The best intro book ever!
Students of derivative pricing techniques are often in a dilemma: Coming from their MBA or undergrad course, they have just build a "brealy-myers" type of intuition on options. Moving towards Hull then allows a deeper understanding. But any serious (eg PhD, Wall Street Analyst) student of derivatives needs to undertstand the math behind modern derivatives pricing. Essentially, this research divides into two streams: Solving Partial differential equations and developing equivalent Martingales. Without a rigorous pre-education (Maths, Physics), most students fail to understand (let alone learn to use) these methods. Nefci is the only book that does not assume lots of prior knowledge, as compared to Merton (1992) or Duffie (who is so bold to write "for mathematical preparation little beyong undergraduate analysis...is assumed" -ask PhD Students how easy this book reads! The answer is its tough!!). In Short, Neftci's book is a true blessing for all "normal" people. Can't wait to get the second edition!

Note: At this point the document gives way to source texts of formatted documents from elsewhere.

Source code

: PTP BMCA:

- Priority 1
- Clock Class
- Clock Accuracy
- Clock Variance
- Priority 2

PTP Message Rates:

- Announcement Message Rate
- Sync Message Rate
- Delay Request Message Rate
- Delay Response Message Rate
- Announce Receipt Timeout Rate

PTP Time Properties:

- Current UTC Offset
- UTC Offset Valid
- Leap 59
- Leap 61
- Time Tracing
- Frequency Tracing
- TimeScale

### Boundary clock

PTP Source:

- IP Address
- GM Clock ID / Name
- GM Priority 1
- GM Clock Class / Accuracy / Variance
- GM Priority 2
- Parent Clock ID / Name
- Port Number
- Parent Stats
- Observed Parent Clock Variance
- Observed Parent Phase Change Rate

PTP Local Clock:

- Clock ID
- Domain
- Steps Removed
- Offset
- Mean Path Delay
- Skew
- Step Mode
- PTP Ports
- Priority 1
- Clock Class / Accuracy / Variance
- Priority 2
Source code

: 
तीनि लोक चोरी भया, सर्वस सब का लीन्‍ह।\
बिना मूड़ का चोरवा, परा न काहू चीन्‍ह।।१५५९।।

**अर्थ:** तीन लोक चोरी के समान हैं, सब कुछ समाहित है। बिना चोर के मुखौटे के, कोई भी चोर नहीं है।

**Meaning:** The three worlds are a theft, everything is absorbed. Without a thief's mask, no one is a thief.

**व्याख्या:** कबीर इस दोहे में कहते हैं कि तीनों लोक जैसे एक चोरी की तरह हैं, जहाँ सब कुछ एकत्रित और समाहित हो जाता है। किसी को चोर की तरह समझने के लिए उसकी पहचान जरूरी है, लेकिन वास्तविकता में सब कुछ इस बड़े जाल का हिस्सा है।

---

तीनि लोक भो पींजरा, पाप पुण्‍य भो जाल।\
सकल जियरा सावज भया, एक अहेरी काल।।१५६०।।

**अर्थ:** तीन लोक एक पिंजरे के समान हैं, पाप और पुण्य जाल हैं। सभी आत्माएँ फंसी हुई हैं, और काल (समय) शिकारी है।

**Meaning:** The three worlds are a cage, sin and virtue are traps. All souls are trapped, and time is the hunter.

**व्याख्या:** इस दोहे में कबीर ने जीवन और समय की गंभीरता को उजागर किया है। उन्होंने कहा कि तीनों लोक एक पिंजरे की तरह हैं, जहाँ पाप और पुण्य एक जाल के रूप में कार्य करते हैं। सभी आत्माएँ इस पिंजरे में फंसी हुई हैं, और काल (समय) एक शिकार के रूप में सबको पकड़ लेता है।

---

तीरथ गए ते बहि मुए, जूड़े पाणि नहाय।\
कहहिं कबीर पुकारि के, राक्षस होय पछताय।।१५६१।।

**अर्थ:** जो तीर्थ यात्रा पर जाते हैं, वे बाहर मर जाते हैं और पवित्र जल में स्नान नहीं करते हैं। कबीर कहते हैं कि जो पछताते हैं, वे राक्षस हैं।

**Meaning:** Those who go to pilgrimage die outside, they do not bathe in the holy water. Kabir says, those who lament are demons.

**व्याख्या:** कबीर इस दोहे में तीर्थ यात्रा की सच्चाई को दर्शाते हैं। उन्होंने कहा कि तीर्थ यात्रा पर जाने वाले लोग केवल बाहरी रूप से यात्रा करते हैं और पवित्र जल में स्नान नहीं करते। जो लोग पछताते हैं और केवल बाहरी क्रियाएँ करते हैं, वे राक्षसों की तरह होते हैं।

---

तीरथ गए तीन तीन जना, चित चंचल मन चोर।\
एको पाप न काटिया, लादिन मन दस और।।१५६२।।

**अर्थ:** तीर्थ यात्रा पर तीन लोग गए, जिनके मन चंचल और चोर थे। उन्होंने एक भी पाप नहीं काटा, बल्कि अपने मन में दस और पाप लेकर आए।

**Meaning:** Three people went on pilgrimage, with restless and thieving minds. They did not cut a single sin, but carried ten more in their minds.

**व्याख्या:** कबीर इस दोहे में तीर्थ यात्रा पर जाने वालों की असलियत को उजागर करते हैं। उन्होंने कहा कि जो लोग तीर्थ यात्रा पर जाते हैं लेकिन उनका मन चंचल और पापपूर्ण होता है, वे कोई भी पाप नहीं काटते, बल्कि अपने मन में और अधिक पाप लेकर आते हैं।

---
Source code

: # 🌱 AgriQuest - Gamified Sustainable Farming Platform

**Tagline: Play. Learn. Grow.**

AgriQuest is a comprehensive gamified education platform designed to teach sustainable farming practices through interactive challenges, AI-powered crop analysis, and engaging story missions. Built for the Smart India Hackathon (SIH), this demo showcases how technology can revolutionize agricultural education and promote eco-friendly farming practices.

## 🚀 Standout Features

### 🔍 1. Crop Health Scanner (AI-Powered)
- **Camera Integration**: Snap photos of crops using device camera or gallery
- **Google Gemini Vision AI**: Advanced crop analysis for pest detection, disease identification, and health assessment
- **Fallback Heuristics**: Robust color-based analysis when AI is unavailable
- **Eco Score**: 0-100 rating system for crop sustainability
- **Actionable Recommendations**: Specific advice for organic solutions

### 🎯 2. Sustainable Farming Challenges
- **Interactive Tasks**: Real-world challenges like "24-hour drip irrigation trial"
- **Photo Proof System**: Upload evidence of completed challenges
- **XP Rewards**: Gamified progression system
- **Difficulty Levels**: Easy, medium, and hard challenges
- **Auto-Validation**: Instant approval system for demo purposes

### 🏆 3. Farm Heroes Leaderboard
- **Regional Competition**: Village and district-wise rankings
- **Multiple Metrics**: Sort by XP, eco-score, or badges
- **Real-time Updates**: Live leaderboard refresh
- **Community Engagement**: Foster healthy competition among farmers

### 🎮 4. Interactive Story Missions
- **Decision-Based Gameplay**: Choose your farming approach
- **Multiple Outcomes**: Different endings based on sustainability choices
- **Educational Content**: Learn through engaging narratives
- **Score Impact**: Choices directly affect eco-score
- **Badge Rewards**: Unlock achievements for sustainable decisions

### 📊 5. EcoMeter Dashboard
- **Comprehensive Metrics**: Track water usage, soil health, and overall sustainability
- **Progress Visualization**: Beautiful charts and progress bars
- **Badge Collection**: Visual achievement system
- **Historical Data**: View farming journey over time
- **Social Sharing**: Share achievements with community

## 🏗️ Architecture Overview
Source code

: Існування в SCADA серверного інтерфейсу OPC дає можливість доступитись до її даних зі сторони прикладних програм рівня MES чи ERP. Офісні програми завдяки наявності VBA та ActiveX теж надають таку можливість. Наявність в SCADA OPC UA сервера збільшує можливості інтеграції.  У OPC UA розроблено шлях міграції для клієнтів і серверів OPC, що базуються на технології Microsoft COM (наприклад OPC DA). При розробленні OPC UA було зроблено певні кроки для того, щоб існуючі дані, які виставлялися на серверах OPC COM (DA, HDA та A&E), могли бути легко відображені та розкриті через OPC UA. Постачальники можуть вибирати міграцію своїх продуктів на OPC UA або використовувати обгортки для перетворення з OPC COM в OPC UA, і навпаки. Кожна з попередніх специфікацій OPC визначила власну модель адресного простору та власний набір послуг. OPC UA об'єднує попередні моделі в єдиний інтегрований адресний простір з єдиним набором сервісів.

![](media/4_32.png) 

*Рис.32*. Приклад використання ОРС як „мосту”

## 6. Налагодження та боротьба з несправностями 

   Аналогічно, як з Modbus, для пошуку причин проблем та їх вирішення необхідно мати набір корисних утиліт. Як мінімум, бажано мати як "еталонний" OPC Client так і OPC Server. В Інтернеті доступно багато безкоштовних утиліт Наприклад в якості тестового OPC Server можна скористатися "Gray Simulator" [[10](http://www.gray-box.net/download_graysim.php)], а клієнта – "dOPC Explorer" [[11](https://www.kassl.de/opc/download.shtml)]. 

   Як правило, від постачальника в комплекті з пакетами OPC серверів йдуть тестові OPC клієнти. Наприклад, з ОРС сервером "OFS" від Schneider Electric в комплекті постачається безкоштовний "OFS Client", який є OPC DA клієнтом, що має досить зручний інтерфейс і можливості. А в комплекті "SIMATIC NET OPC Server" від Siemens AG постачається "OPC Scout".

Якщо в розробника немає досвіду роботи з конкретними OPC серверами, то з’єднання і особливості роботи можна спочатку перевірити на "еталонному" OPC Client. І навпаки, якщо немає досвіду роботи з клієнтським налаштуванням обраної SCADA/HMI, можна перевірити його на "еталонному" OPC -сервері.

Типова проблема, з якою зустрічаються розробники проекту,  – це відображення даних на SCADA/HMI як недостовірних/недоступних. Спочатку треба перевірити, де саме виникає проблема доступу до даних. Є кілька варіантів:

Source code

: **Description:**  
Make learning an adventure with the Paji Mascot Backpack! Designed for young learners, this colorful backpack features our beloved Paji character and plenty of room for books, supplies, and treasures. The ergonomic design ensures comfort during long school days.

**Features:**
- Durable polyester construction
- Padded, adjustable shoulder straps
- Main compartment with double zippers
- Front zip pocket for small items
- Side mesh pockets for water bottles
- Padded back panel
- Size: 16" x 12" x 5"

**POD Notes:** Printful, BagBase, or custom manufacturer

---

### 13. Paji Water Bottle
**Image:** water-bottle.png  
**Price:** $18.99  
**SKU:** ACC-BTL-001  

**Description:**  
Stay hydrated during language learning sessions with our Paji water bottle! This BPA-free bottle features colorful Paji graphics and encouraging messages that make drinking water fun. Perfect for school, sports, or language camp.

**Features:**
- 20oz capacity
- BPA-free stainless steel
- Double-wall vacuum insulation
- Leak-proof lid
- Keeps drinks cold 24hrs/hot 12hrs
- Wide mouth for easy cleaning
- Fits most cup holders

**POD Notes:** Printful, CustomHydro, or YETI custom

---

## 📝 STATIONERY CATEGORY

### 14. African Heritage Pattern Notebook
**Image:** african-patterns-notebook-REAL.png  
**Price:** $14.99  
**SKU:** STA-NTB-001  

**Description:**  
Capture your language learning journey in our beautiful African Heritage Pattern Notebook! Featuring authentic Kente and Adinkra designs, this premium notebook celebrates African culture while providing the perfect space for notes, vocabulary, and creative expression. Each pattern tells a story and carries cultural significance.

A valiant and successful attempt
Neftci makes a valiant and serious attempt at explaining stochastic calculus and related mathematics of financial derivatives to the non-expert. I think he succeeds.
The exposition may not be as rigourous as many people expect it to be, but that's the whole point of the exercise: to give the reader an introductory and motivated first exposure to risk neutral measures, martingales, stochastic differentiation and integration, Ito's lemma, PDE's, stochastic PDE's, equivalent martingale measures, Girsanov's theorem, and a lot more.
This is definitely the very first book that a non-mathematician student of the subject should read. No doubt about that. I guess the burning question now is: Which book makes a natural second read? Baxter and Rennie? Bjork? Bingham and Kiesel? I think it should be one of these three.